I think the other thing is mindset. I find that the best sellers and the folks I expect to have on my team, to be able to have a mindset where they have honestly, it’s a high pain tolerance and unrelenting persistence. It sounds bad, but I say high pain tolerance because there are a lot of challenges that every seller has to confront on a daily basis, quarterly basis, yearly basis that they can’t predict. They need to be able to understand that that’s going to happen. That’s a part of the job.
Our job is not to necessarily just, it’s not selling, it’s solving problems. That may be a problem for a customer or an internal one. I expect my sellers to know that those challenges will come and that they have to have the attitude that they’re going to control their emotions and go about, okay, how do I effectively attack that challenge, and how do I share once I’ve solved it with the rest of our sellers and rest of our teams that we can all get better? I think that’s a big piece that’s super important to sales that isn’t really talked about or addressed enough.

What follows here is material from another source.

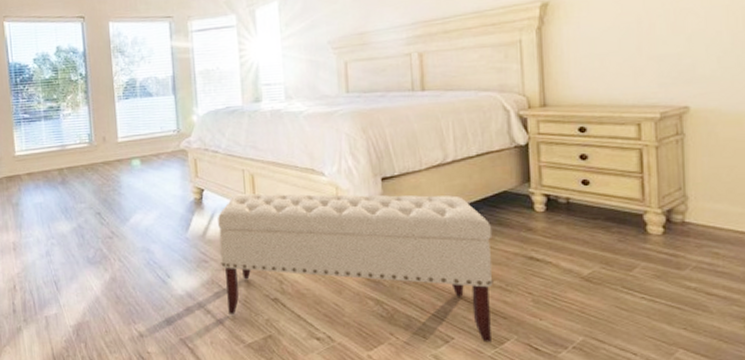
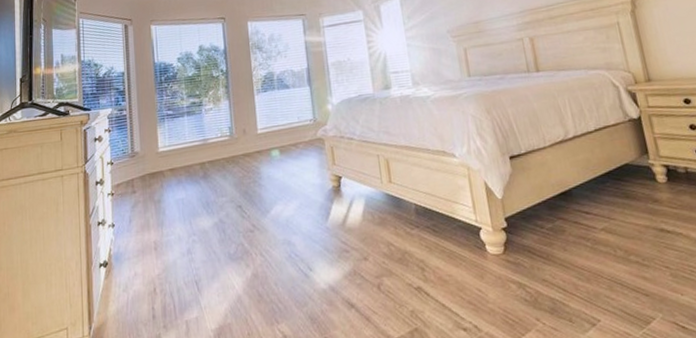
bench: present [218,193,493,343] -> none [356,170,638,323]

Fred Diamond: I think that’s a great point. I want to just acknowledge you for the great answers you’ve given us today. People saw you were going to be on the show. I got a lot of people who reached out and said, “I can’t wait to hear what he has to say. He’s done such a great job in his career.” People were excited for having you be a guest on the Sales Game Changers podcast. Pat, as we like to end every Sales Game Changers podcast episode, you’ve given us so many great ideas, 15, 20 things we could do, give us something specific, something actionable, that the people who are listening to today’s show can do right now to take their sales career to the next level.

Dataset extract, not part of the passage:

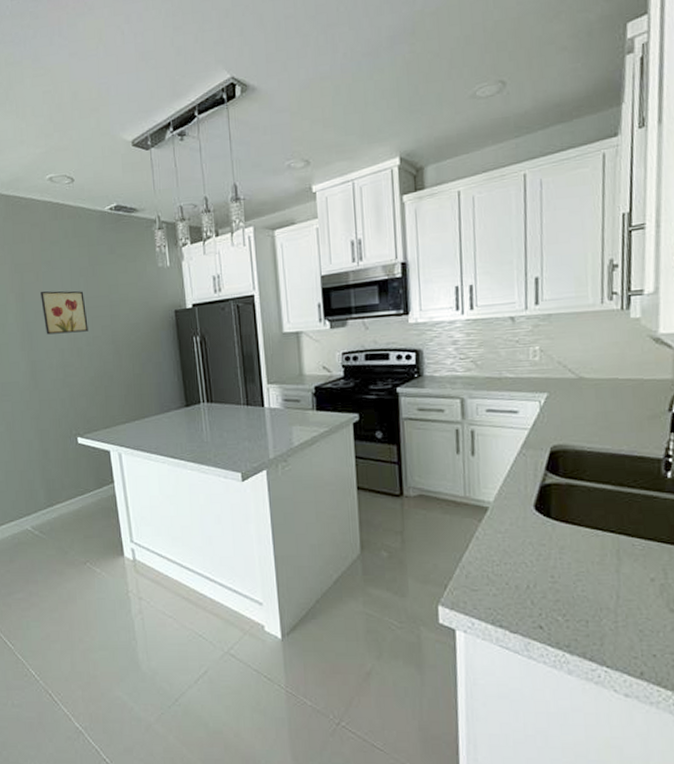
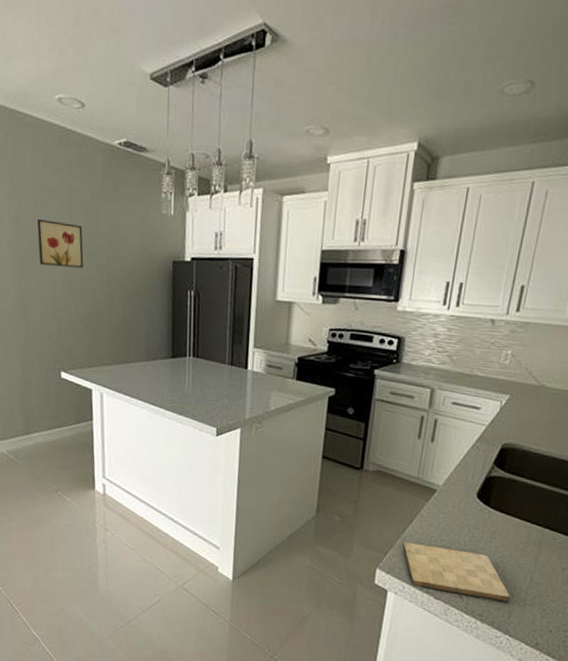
cutting board: none [462,570,598,628] -> present [402,541,510,603]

Pat Boland: I mentioned it earlier, but if I had one thing, it’s something I’m personally focused on as well. There’s a quote from Harry Truman, it says something along the lines of, not all readers are leaders but all leaders are readers. I’m trying to dedicate more time now in the day to be able to read things that I think will help me and to be able to reflect on that and figure out how can I be better at sales? Then go put that into action. As Hogan mentioned, the secret of golf is in the dirt, the secret to sales and having success is getting out there and producing and having enough at-bats to do it.